Alors que les bombardements russes sur Kiev ont une nouvelle fois endeuillé l’Ukraine, faisant au moins une douzaine de morts, les déclarations de Sergueï Lavrov à la chaîne américaine CBS ont pris tout le monde de court. « Nous sommes prêts à conclure un accord », a affirmé le chef de la diplomatie russe, ajoutant néanmoins que certains détails restaient à peaufiner. Une annonce inattendue, tant le contexte militaire actuel semble contredire toute volonté de désescalade.
Du côté de Moscou, aucun document officiel n’a encore été publié, et les contours d’un éventuel accord restent flous. Selon des sources diplomatiques relayées dans la presse, les principaux termes porteraient sur le maintien de la Crimée dans le giron russe, la reconnaissance des territoires occupés dans le Donbass comme russes, le gel de la ligne de front, ainsi que l’engagement que l’Ukraine ne rejoindra jamais l’OTAN. En somme, un accord imposé, loin des aspirations ukrainiennes.
Volodymyr Zelensky, le président ukrainien, a déjà répondu par la négative à cette perspective. Pour Kiev, céder des territoires en échange d’une paix imposée reste inacceptable, d’autant que la confiance est rompue depuis longtemps. La Russie a violé à maintes reprises des engagements antérieurs, notamment le mémorandum de Budapest de 1994, par lequel elle garantissait l’intégrité territoriale de l’Ukraine en échange de l’abandon de son arsenal nucléaire.
La situation militaire n’est pourtant pas aussi désespérée qu’elle pourrait le paraître. L’Ukraine, malgré la fatigue et l’essoufflement de la population, a renforcé sa production d’armement, notamment de drones, avec un objectif de quatre millions d’unités en 2024. Les lignes de front restent stables depuis plusieurs mois, preuve d’une capacité de résistance certaine, même si la perspective d’une contre-offensive majeure s’éloigne.
Trump met la pression
En parallèle, le rôle des États-Unis et de Donald Trump dans ces discussions reste énigmatique. L’ancien président américain, potentiel candidat en 2024, assure mettre « une forte pression » sur Moscou, sans en préciser la nature. Son approche, jugée ambiguë par de nombreux analystes, alimente la méfiance de Kiev. Trump semble prêt à soutenir un plan de paix qui irait dans le sens des exigences russes, au nom de la stabilité et du pragmatisme économique.

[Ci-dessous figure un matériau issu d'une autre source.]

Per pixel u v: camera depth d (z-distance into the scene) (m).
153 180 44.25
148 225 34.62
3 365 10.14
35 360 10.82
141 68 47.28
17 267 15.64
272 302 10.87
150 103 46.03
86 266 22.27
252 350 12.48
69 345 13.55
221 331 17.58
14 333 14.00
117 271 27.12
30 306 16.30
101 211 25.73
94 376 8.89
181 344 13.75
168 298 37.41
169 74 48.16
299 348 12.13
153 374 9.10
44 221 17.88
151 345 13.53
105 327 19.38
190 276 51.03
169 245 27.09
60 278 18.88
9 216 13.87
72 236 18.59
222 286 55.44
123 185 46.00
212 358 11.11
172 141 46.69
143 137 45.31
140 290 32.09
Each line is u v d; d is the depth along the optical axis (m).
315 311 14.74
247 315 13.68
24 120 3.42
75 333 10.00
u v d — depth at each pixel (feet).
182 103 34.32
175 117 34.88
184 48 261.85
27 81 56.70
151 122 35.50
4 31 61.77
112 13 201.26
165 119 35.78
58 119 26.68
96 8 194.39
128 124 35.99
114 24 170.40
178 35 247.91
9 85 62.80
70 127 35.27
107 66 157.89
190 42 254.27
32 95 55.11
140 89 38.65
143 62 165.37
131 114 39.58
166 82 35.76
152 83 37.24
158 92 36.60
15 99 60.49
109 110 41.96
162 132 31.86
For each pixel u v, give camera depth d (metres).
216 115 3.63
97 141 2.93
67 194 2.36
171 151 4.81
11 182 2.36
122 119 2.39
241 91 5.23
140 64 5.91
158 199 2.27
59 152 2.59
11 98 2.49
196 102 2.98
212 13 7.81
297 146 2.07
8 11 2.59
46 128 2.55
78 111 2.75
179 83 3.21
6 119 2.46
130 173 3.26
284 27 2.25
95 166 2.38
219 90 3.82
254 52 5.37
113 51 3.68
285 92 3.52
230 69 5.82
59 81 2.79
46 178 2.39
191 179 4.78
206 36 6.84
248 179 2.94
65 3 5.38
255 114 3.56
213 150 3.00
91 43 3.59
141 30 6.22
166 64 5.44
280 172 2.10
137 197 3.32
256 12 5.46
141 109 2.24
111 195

Une position qui, pour beaucoup, reviendrait à signer un chèque en blanc à Vladimir Poutine.
Les garanties de sécurité sont au cœur des discussions. Or, aucune force internationale crédible ne semble en mesure, à ce stade, d’assurer durablement la sécurité de l’Ukraine. Et Poutine, qui a démontré à plusieurs reprises qu’il n’hésitait pas à contourner ou violer les traités, n’inspire guère confiance.
Si le maire de Kiev, Vitali Klitschko, a récemment évoqué la possibilité de céder des territoires pour garantir une paix temporaire, cette déclaration reflète davantage l’usure du conflit que la volonté politique réelle du pays. Car céder aujourd’hui, c’est ouvrir la voie à d’autres revendications demain.
La Russie, engagée dans une logique d’économie de guerre, ne montre aucun signe d’essoufflement stratégique. Et si les sanctions pèsent, elles n’ont pas, pour l’instant, modifié la ligne dure du Kremlin. Dans ce contexte, l’« offre » de paix russe ressemble davantage à une manœuvre diplomatique qu’à une réelle volonté de compromis. Et la paix, si elle doit venir, ne pourra reposer durablement sur un déséquilibre aussi manifeste.